***** Выбранный отрывок

Думный дьяк изложил все дело о пропусках в титуле, о бесчестных книгах, о том, как гетман Богдан Хмельницкий много лет просил государя принять его под державную руку, о том, как царь предлагал полякам прощение виновных в оскорблении царской чести, с тем, чтоб поляки уничтожили унию и перестали преследовать православную веру, и как поляки отвергли это предложение. Извещалось, наконец, что турецкий царь зовет казаков под свою власть.
Потом отбирался ответ на вопрос; принимать ли гетмана Богдана Хмельницкого со всем войском запорожским под царскую руку?
Бояре дали такое мнение: Ян-Казимир, при избрании на королевство, присягал остерегать и защищать всех христиан, которых исповедание отлично от римско-католического, не притеснять никого за веру и другим не дозволять, а если своей присяги не сдержит, то в таком случае подданные его освобождаются от верности ему и послушания. Король Ян-Казимир присяги своей не сдержал: восстал на православную христианскую веру, разорил многие церкви, обратил в униатские. Стало быть, гетман Хмельницкий и все войско запорожское, после нарушения королевской присяги – вольные люди: от своей присяги свободны. А потому, чтобы не допустить их отдаться в подданство турецкому султану или крымскому хану, следует принять гетмана Богдана Хмельницкого, со всем войском запорожским, со всеми городами и землями, под высокую государеву руку.
Гости и торговые люди вызвались участвовать вспоможениями в предстоявшей войне; служилые люди обещались биться против польского короля, не щадя голов своих, и умирать за честь своего государя. Патриарх и все духовенство благословили государя и всю его державу и сказали, что они будут молить Бога, Пресвятую Богородицу и всех святых о пособии и одолении.

**********
***** Исходные данные

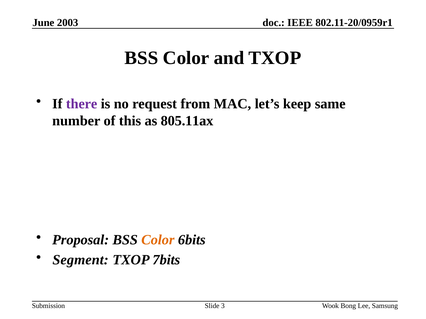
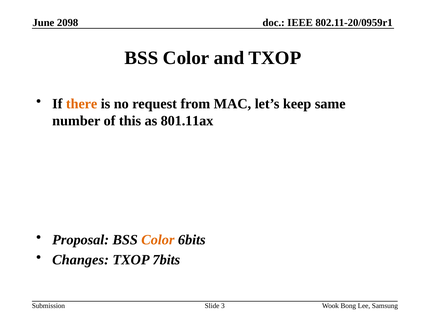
2003: 2003 -> 2098
there colour: purple -> orange
805.11ax: 805.11ax -> 801.11ax
Segment: Segment -> Changes
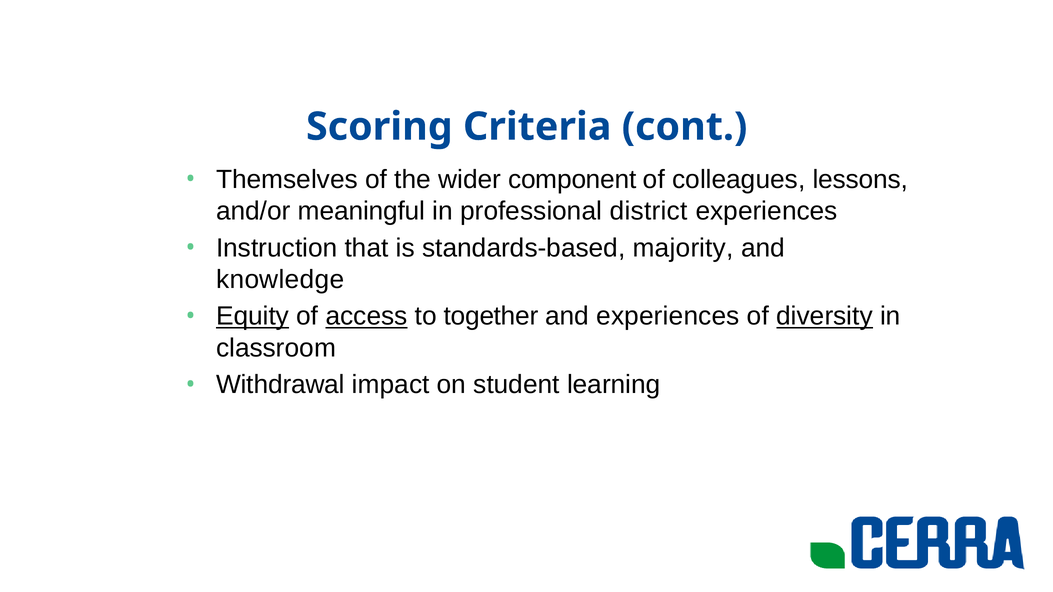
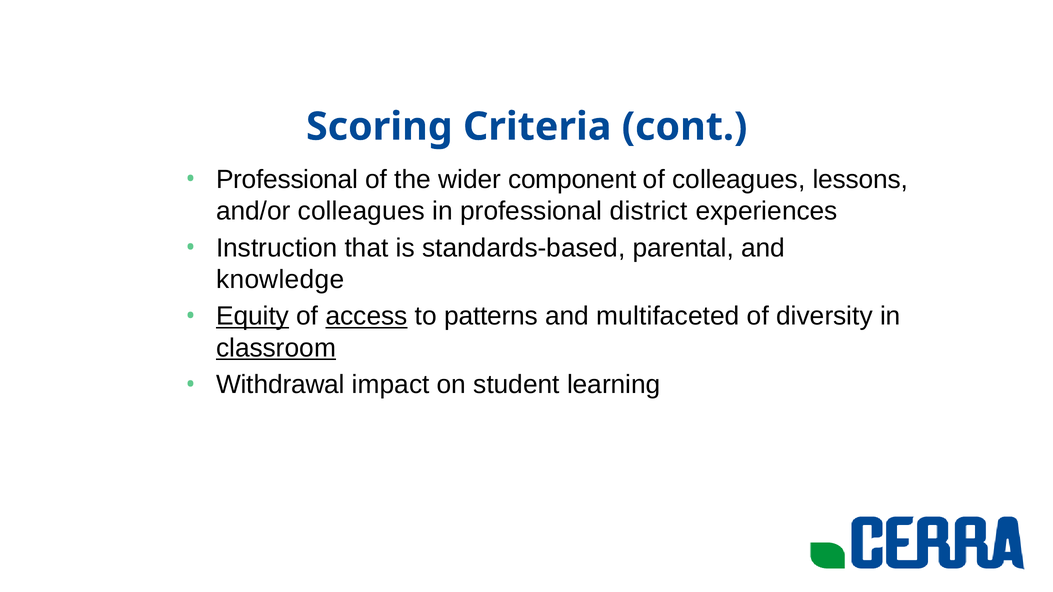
Themselves at (287, 180): Themselves -> Professional
and/or meaningful: meaningful -> colleagues
majority: majority -> parental
together: together -> patterns
and experiences: experiences -> multifaceted
diversity underline: present -> none
classroom underline: none -> present
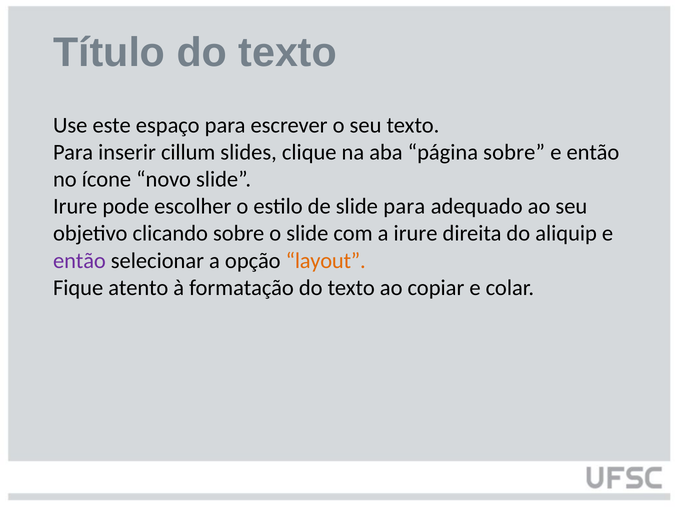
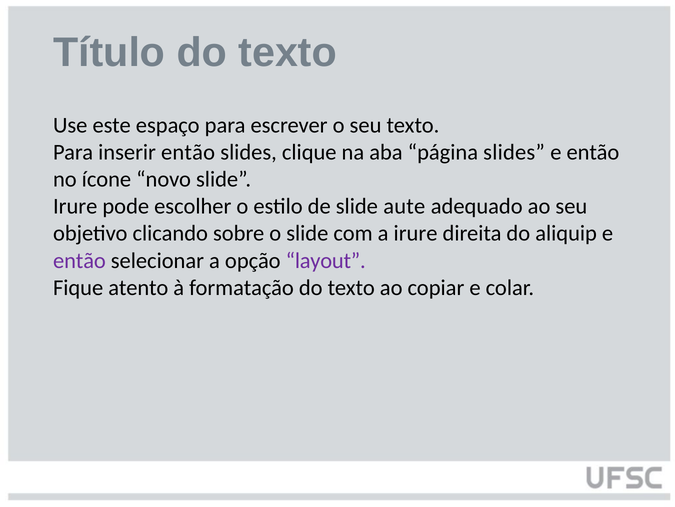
inserir cillum: cillum -> então
página sobre: sobre -> slides
slide para: para -> aute
layout colour: orange -> purple
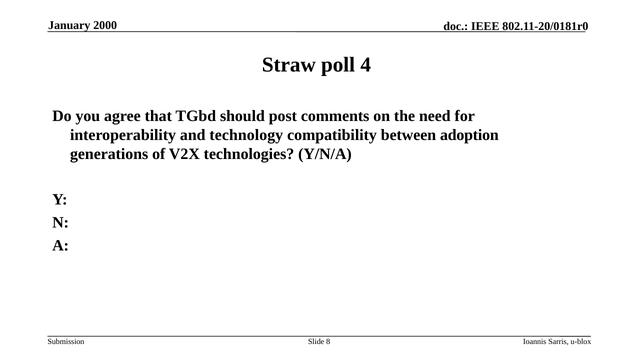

**********

■ Набор заданий:
a) Переведите на английский язык предложение из выбранного отрывка: «Извещалось, наконец, что турецкий царь зовет казаков под свою власть».
b) Выведите без изменений все строки перечня, описывающие различия, а изображения в ответ не включайте.

■ Представленные ответы:
a) Finally, it was announced that the Turkish tsar was calling the Cossacks to come under his rule.

b)
2003: 2003 -> 2098
there colour: purple -> orange
805.11ax: 805.11ax -> 801.11ax
Segment: Segment -> Changes
Themselves at (287, 180): Themselves -> Professional
and/or meaningful: meaningful -> colleagues
majority: majority -> parental
together: together -> patterns
and experiences: experiences -> multifaceted
diversity underline: present -> none
classroom underline: none -> present
inserir cillum: cillum -> então
página sobre: sobre -> slides
slide para: para -> aute
layout colour: orange -> purple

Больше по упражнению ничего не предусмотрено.